Aus Anlass dieser Verurteilung fasste das erkennende Gericht den Beschluss, gemäß § 494a Abs 1 Z 4 StPO die zu AZ 185 BE 50/11t des Landesgerichts für Strafsachen Wien als Vollzugsgericht gewährte bedingte Entlassung (aus dem unbedingten Teil der mit Urteil des Landesgerichts für Strafsachen Wien vom 22. März 2011, GZ 152 Hv 33/11d-20, verhängten Freiheitsstrafe) zu widerrufen. Vom Widerruf der mit letztgenanntem Urteil gewährten bedingten Nachsicht eines Teils der Freiheitsstrafe im Ausmaß von 22 Monaten sah das Landesgericht für Strafsachen Wien gemäß § 494a Abs 1 Z 2 und Abs 6 StPO unter Verlängerung der Probezeit auf fünf Jahre ab. Darüber hinaus sah es auch vom Widerruf der mit Urteil des Landesgerichts für Strafsachen Wien vom 10. Juli 2008, AZ 141 Hv 78/08m gewährten bedingten Strafnachsicht ab.

Das Urteil und die Beschlüsse vom 29. Februar 2012 erwuchsen unmittelbar nach deren Verkündung unangefochten in Rechtskraft (ON 28 S 5).

Rechtliche Beurteilung

Der Beschluss des Landesgerichts für Strafsachen Wien vom 29. Februar 2012, GZ 163 Hv 9/12g-28, verletzt - wie die Generalprokuratur in ihrer zur Wahrung des Gesetzes erhobenen Nichtigkeitsbeschwerde zutreffend ausführt - das Gesetz, soweit damit der Widerruf der mit Beschluss des Landesgerichts für Strafsachen Wien als Vollzugsgericht vom 21. April 2011, GZ 185 BE 50/11t-8, gewährten bedingten Entlassung ausgesprochen wurde.

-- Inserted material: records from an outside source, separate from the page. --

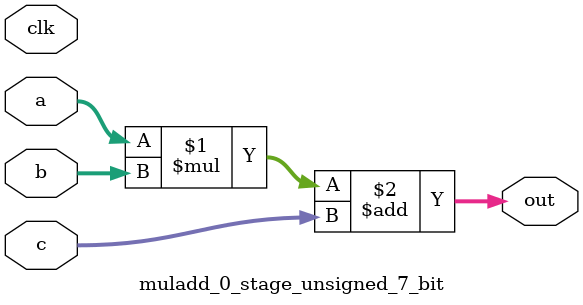
<source format=sv>
(* use_dsp = "yes" *) module muladd_0_stage_unsigned_7_bit(
	input  [6:0] a,
	input  [6:0] b,
	input  [6:0] c,
	output [6:0] out,
	input clk);

	assign out = (a * b) + c;
endmodule

</source>
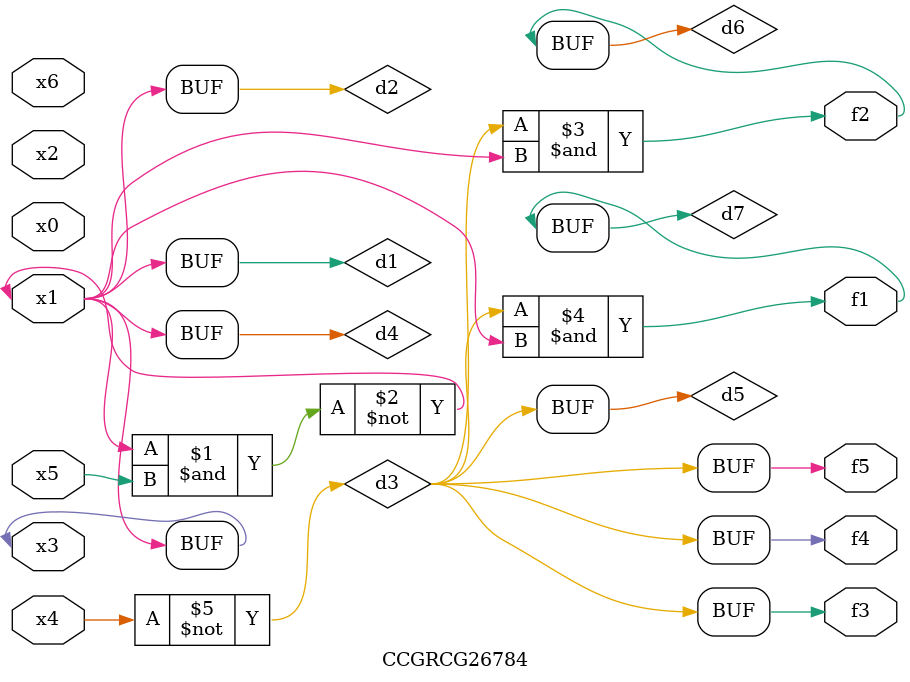
<source format=v>
module CCGRCG26784(
	input x0, x1, x2, x3, x4, x5, x6,
	output f1, f2, f3, f4, f5
);

	wire d1, d2, d3, d4, d5, d6, d7;

	buf (d1, x1, x3);
	nand (d2, x1, x5);
	not (d3, x4);
	buf (d4, d1, d2);
	buf (d5, d3);
	and (d6, d3, d4);
	and (d7, d3, d4);
	assign f1 = d7;
	assign f2 = d6;
	assign f3 = d5;
	assign f4 = d5;
	assign f5 = d5;
endmodule

</source>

Nach dem durch das Strafrechtsänderungsgesetz 2008, BGBl I 2007/109, in den Rechtsbestand eingefügten zweiten Satz des § 53 Abs 1 StGB können die bedingte Nachsicht eines Teils einer Freiheitsstrafe und die bedingte Entlassung aus dem nicht bedingt nachgesehenen Strafteil nur gemeinsam widerrufen werden. Ein Widerruf der bedingten Entlassung aus dem gemäß § 43a Abs 3 oder 4 StGB nicht bedingt nachgesehenen Teil einer Freiheitsstrafe ist daher unzulässig, wenn zugleich (wie hier) in Ansehung des bedingt nachgesehenen Teils dieser Strafe vom Widerruf abgesehen wird (RIS-Justiz RS0125448).

Diese Gesetzesverletzung hat sich zum Nachteil des Verurteilten ausgewirkt (§ 292 letzter Satz StPO), weshalb sich der Oberste Gerichtshof veranlasst sah, den angefochtenen Beschluss im bezeichneten Umfang aufzuheben und den Antrag der Staatsanwaltschaft auf Widerruf der bedingten Entlassung aus Anlass des Urteils des Landesgerichts für Strafsachen Wien vom 29. Februar 2012, GZ 163 Hv 9/12g-12, abzuweisen.